### Required work:
Can you print the VPC newsletter below from "COUNTRY, FINANCE, MACROECONOMY, POLICY" to "since November 2010.", word for word?

### Given text:
VPC Newsletter | AUGUST – 2017

The Month That Was…….


 COUNTRY, FINANCE, MACROECONOMY, POLICY AND POLITICS

  • At its meeting which transpired on August 2 nd , The Monetary Policy Committee lowered the REPO rate by 25 basis points. The rate is now set at 6%, the lowest since November 2010.
  • On August 24 th , the government provided details of its approval of nine FDI proposals, including that of Amazon Retail India, foreseeing foreign investments to the tune of ~ US$ 780 Million. FDI into the country grew 9 per cent to USD 43.47 billion in 2016-17.
  • More than 500 fresh foreign portfolio investors (FPIs) were registered in April-June quarter of this year, indicating that India remains an attractive destination, as per the latest data from the markets regulator SEBI.
  • Goods and services tax (GST) collections have exceeded estimates in the first month of the landmark GST rollout despite a significant number of assesses not having filed returns yet. The total collection under GST for July is pegged at ~ US$ 14.4 Billion.

VPC SECTORS

  • India overtook China to top the global Retail Development Index in 2017 with a market attractiveness of 63.4% and retail sales of ~ US$1 trillion.

### Record excerpts:
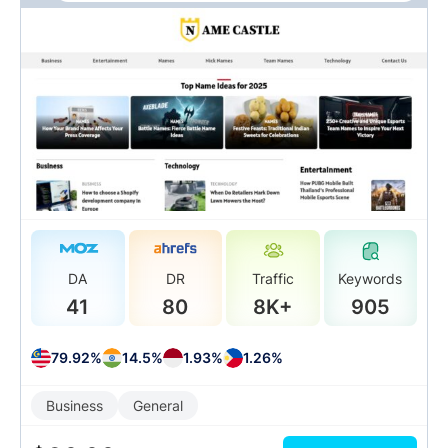
DA
DR
Traffic
Keywords
41
80
8K+
905
79.92%
14.5%
1.93%
1.26%
Business
General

### The answer:
COUNTRY, FINANCE, MACROECONOMY, POLICY AND POLITICS

  • At its meeting which transpired on August 2 nd , The Monetary Policy Committee lowered the REPO rate by 25 basis points. The rate is now set at 6%, the lowest since November 2010.